James Earl Jones is a phenomenally versatile actor, having achieved outstanding Shakespearean successes as Caliban, King Lear, Coriolanus, Oberon, and Claudius (for which he won a Drama Desk Award), as well as triumphs in non-classical works like The Great White Hope (Tony Award), The Iceman Cometh, The Cherry Orchard, Paul Robeson, Fences (Tony Award), and On Golden Pond (Tony nomination). But his regal bearing and singular basso profundo voice made him a definitive Othello, first essaying the role at the Manistee Summer Theater in his native Michigan in the late 1950s, and later performing the jealous Moor at the Delacorte Theatre in New York, Off-Broadway at the Martinique Theater (Drama Desk Award), the Ahmanson Theater in Los Angeles (pictured), the American Shakespeare Theater at Stratford, Connecticut, and finally for 126 performances on Broadway opposite Christopher Plummer as Iago, Dianne Wiest as Desdemona, and Kelsey Grammer as Cassio in 1982.

Jones was the Othello of his generation as assuredly as Paul Robeson was of his, and the New York Times review of Jones' Broadway performance inevitably drew comparisons between the two actors. "Mr.

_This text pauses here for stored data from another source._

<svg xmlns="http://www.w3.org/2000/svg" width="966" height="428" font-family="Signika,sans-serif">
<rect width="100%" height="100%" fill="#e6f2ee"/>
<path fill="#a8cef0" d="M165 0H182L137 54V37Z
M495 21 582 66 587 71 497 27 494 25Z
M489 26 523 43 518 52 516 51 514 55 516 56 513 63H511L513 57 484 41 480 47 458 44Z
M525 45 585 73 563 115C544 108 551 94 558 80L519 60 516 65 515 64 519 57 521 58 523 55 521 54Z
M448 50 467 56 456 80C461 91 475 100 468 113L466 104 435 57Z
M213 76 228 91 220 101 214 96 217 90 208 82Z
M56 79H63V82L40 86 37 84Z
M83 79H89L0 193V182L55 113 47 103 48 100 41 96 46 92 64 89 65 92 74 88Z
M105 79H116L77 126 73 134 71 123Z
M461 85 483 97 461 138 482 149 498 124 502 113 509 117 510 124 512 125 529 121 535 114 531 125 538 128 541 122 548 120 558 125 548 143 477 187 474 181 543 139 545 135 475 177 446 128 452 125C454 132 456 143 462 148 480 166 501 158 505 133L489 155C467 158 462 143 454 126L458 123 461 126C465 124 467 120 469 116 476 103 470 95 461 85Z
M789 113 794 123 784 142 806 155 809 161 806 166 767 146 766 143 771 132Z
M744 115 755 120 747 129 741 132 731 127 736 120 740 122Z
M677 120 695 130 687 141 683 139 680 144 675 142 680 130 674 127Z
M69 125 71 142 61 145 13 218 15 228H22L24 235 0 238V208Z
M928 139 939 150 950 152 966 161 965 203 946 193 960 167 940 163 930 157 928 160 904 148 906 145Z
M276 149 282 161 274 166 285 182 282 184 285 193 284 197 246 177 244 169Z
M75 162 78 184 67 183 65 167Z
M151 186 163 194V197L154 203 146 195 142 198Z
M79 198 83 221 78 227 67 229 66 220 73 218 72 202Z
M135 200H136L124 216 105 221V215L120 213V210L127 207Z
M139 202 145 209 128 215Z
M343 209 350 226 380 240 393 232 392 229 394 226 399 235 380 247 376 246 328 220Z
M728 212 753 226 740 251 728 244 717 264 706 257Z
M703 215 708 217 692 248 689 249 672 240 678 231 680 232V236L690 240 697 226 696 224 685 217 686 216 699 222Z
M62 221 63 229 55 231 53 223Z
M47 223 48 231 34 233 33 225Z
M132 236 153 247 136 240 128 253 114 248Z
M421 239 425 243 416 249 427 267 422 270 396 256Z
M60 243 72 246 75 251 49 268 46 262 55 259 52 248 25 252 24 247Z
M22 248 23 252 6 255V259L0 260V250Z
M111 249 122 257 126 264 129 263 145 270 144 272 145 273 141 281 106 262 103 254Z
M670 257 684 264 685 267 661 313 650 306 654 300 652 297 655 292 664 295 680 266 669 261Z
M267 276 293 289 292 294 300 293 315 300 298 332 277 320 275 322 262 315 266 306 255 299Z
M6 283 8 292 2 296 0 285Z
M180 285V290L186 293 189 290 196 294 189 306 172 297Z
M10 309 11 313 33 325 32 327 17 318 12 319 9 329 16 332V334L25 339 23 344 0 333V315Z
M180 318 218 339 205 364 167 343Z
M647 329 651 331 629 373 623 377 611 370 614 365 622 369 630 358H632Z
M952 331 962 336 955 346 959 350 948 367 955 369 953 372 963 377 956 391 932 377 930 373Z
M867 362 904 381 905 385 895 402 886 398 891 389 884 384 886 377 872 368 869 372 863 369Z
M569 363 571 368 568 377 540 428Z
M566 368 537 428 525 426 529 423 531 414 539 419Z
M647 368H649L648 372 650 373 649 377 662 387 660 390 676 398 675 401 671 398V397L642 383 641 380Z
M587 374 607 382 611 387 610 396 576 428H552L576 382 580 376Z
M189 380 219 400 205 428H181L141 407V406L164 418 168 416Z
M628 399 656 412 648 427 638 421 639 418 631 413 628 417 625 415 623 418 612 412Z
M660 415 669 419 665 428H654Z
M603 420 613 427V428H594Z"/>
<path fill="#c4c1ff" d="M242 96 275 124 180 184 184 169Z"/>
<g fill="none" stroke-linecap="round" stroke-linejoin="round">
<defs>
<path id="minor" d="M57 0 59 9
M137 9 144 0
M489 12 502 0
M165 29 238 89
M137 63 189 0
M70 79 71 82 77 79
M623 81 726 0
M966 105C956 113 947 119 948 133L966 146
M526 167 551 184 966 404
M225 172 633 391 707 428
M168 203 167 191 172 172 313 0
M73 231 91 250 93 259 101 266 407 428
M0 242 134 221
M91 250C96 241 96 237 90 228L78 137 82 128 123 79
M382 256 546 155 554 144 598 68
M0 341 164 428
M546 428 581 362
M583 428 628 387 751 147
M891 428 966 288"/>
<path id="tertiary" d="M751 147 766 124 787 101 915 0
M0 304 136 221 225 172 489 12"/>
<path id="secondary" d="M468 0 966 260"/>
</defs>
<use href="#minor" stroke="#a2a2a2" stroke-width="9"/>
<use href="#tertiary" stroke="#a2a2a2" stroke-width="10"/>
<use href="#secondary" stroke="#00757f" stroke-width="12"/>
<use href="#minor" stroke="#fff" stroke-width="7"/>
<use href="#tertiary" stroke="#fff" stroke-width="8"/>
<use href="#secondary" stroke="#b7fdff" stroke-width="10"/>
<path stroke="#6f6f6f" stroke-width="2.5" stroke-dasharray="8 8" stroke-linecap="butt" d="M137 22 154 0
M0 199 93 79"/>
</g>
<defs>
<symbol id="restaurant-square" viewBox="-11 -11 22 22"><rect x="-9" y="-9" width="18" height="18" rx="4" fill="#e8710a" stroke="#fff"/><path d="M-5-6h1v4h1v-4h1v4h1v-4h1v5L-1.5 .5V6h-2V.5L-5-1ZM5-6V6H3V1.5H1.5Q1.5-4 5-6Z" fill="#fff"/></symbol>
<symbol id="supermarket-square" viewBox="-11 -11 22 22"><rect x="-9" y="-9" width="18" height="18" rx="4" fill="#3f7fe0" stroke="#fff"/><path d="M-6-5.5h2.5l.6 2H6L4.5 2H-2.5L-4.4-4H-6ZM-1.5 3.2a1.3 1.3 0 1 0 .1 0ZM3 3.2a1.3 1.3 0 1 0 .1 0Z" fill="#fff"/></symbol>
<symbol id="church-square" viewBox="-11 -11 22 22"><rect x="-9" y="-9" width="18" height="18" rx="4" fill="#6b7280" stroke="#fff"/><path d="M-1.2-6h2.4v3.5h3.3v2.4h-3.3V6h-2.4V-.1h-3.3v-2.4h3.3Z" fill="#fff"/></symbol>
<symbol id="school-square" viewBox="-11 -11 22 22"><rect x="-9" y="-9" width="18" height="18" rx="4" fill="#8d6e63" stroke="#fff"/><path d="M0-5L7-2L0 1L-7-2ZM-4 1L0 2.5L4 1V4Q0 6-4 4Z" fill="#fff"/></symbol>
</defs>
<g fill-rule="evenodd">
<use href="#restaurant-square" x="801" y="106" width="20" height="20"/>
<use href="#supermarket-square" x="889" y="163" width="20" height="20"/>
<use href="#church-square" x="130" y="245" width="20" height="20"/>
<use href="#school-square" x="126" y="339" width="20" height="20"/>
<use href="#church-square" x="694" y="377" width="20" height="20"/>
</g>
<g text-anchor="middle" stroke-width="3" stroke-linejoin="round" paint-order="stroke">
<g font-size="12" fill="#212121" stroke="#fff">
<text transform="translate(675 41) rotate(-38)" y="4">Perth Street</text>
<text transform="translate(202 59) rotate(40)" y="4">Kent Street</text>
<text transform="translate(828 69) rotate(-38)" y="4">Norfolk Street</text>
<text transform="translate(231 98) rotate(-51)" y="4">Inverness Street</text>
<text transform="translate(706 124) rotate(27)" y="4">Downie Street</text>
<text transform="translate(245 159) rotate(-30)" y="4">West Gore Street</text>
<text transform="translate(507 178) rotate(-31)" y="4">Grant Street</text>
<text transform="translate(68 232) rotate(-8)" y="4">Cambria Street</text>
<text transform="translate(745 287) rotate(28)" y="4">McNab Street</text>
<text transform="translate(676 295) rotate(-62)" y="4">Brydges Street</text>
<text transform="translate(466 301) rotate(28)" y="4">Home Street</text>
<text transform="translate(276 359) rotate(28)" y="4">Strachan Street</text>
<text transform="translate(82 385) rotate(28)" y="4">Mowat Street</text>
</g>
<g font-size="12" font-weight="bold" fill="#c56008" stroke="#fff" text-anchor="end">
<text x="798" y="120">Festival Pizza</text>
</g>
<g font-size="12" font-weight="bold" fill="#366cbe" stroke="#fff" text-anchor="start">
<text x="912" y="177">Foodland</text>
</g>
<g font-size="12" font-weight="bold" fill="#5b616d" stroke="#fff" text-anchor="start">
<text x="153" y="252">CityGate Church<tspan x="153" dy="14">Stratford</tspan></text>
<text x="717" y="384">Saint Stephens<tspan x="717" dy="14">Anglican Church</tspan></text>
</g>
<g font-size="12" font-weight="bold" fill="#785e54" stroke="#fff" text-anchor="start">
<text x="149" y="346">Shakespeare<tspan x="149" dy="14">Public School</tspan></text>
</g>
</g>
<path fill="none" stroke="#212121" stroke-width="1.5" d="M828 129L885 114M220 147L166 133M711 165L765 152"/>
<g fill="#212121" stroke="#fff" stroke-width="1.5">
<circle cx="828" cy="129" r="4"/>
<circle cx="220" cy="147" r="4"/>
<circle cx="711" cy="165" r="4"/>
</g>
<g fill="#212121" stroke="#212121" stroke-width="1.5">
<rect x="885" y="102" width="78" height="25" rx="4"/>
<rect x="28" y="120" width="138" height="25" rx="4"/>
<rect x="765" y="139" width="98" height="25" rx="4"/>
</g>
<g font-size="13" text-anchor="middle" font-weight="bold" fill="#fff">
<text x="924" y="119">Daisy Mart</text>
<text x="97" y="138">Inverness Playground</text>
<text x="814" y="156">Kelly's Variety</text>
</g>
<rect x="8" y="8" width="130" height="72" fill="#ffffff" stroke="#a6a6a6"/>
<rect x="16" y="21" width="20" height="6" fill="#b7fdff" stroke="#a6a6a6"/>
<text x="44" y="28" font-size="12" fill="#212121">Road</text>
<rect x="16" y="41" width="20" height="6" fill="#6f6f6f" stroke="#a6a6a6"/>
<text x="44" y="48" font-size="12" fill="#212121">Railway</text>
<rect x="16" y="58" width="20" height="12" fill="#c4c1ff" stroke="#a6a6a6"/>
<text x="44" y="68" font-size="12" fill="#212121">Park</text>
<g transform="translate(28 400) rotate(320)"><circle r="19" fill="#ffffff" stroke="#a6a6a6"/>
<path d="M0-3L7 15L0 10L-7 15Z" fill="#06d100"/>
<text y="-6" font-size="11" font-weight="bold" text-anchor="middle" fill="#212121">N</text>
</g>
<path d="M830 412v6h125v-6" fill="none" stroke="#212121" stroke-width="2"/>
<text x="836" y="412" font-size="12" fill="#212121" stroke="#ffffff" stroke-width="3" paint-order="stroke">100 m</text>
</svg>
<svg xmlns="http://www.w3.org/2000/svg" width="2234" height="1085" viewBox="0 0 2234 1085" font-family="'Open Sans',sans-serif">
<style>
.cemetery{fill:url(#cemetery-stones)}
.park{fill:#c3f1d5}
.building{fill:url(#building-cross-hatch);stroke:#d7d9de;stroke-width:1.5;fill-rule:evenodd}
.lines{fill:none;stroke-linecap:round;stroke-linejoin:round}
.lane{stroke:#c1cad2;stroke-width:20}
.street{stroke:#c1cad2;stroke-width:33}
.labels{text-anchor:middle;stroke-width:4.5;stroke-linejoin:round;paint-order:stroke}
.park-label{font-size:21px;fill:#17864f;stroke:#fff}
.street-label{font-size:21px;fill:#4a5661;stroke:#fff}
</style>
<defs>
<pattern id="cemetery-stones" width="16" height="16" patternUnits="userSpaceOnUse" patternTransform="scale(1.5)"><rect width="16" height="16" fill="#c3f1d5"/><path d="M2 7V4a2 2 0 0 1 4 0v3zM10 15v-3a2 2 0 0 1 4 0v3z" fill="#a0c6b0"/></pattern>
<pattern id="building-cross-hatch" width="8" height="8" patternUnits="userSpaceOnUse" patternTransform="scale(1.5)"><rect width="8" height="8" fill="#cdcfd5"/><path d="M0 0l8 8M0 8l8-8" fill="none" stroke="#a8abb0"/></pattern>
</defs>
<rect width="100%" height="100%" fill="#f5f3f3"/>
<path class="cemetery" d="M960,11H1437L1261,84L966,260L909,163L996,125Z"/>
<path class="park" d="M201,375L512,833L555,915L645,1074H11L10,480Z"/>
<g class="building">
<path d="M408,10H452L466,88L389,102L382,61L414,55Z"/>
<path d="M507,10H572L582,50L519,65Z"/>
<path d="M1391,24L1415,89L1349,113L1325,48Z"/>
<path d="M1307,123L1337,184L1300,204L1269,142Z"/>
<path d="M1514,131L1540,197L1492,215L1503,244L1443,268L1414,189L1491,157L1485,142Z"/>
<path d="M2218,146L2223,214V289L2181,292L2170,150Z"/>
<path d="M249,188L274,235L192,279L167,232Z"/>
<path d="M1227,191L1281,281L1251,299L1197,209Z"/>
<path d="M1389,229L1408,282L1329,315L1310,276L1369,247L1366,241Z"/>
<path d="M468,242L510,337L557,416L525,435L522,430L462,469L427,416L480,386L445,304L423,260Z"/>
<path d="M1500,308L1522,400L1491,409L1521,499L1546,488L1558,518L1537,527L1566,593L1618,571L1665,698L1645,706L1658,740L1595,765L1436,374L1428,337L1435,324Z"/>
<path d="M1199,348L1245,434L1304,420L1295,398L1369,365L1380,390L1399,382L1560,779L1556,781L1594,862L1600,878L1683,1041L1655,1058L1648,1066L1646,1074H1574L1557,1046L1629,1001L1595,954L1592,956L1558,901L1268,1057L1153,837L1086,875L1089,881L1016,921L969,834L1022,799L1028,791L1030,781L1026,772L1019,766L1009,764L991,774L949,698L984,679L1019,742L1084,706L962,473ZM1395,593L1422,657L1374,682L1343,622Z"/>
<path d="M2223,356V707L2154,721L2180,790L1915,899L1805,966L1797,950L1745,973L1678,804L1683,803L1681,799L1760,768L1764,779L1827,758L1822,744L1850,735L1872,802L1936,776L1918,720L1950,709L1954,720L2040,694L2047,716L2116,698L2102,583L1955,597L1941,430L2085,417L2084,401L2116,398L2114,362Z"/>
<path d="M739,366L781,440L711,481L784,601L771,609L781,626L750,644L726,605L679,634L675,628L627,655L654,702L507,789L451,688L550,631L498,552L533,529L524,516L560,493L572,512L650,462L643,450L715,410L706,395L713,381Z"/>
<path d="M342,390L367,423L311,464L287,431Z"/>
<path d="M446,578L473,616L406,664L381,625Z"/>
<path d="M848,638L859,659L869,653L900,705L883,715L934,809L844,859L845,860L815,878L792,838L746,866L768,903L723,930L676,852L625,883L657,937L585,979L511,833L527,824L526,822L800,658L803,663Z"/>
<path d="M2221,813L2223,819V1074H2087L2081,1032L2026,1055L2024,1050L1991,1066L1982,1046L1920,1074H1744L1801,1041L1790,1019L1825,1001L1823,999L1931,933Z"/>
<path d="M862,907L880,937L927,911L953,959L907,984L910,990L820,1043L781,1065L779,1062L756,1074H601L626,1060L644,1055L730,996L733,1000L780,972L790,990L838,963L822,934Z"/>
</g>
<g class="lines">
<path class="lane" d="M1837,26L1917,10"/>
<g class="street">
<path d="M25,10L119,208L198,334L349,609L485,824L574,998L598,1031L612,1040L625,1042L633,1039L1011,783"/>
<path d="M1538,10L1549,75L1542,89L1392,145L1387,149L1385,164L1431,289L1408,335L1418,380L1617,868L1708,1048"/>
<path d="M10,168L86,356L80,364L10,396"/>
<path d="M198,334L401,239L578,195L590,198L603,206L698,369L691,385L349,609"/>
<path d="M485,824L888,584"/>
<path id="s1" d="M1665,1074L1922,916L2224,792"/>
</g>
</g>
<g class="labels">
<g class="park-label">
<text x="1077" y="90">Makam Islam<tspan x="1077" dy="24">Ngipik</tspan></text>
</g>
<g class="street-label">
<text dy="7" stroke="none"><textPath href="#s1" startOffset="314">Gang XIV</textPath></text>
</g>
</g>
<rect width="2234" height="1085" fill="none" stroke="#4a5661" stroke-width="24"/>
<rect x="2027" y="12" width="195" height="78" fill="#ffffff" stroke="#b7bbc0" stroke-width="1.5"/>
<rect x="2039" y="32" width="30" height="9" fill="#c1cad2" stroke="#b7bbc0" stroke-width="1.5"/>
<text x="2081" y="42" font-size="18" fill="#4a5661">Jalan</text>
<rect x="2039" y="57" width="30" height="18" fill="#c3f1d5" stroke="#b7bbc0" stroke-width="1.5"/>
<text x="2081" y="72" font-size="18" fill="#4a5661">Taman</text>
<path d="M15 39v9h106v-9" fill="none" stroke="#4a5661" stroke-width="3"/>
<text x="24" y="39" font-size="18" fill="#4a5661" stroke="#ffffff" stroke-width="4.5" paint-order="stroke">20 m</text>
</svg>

Jones always was a big actor even when playing such small roles as the Prince of Morocco. His voice, as moviegoers know from the Darth Vader echo chamber, is a booming baritone. Could Robeson have been more resonant? Mr. Jones's barrel-chested bearing gives him a monarchical presence. We can envision him conquering kingdoms as well as winning Desdemonas, and when he begins his pursuit of that incriminating handkerchief, the search soon becomes an obsession. Between his 'Othellos,' Mr. Jones has played 'King Lear,' and there is more than a touch of Lear in his final madness, as he brings the world crashing down on himself."

Jones was offered the opportunity to immortalize his Othello for television in the BBC series of the entire Shakespeare canon but British Equity intervened, insisting that a British actor take the role. This resulted in a hopelessly miscast Anthony Hopkins floundering about unconvincingly as the Moor instead of giving us a permanent record of Jones in the role he seemed to be born to play. Jones had his own experience of miscasting in what may be his final Shakespearean role; taking on Benedick at the age of 82 opposite the Beatrice of 76 year old Vanessa Regrave in a critically eviscerated production of Much Ado About Nothing at the Old Vic that can be charitably described as "experimental." It was an unfortunate closing chapter to a glorious Shakespearean career.